WHAT THE EXERCISE ASKS: Starting at the line with "X3725041D02*" in it, reproduce each line below through the last one, exactly, and include nothing else.

DATA PROVIDED:
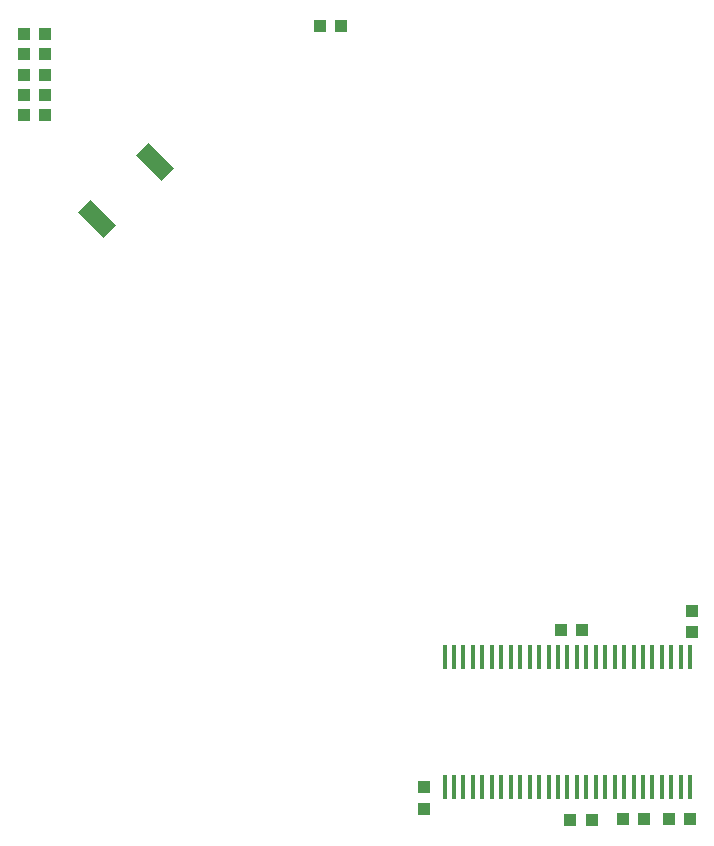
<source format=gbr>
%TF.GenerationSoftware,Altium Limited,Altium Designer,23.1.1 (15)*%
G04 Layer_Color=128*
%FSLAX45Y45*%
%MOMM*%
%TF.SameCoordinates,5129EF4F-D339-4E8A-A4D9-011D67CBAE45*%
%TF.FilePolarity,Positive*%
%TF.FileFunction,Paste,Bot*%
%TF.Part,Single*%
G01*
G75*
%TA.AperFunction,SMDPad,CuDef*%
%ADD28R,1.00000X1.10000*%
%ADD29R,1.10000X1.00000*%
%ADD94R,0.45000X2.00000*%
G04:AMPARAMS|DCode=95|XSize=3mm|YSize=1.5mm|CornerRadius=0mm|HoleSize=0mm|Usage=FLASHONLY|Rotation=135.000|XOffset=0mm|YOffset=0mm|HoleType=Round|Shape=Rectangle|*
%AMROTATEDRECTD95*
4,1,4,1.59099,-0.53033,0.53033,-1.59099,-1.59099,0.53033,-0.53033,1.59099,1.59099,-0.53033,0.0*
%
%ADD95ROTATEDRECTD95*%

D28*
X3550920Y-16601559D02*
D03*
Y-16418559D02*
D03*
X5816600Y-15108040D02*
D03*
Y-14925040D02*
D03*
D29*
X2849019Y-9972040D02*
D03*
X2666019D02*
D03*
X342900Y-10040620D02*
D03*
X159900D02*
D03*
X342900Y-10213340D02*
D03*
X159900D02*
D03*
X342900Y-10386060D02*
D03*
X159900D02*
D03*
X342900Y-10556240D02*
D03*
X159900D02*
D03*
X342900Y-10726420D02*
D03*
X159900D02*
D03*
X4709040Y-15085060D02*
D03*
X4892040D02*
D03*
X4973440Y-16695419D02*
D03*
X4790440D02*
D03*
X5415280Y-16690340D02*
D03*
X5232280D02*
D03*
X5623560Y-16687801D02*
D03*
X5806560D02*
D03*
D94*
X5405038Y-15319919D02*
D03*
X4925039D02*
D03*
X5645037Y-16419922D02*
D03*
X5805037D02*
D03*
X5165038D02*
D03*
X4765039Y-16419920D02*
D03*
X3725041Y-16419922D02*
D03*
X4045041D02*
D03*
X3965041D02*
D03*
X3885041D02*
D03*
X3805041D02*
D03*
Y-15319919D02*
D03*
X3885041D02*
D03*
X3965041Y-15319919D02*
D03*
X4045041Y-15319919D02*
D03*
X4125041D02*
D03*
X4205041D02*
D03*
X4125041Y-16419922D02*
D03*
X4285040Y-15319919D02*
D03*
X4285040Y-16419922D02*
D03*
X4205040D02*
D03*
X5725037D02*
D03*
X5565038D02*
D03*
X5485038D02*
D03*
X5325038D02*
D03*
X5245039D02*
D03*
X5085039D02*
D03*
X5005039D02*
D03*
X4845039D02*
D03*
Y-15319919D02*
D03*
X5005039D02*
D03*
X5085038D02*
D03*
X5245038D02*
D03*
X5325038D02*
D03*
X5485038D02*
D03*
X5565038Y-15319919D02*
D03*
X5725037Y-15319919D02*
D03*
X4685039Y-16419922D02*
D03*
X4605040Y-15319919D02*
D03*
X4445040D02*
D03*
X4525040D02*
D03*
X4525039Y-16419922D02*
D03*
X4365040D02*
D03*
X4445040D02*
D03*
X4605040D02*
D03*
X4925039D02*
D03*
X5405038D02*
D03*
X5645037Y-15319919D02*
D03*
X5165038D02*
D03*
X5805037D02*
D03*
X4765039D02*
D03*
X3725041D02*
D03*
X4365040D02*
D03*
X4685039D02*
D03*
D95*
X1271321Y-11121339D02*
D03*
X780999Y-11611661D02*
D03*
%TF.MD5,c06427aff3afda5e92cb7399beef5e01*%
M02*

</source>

WRITTEN ANSWER:
X3725041D02*
D03*
X4365040D02*
D03*
X4685039D02*
D03*
D95*
X1271321Y-11121339D02*
D03*
X780999Y-11611661D02*
D03*
%TF.MD5,c06427aff3afda5e92cb7399beef5e01*%
M02*

</source>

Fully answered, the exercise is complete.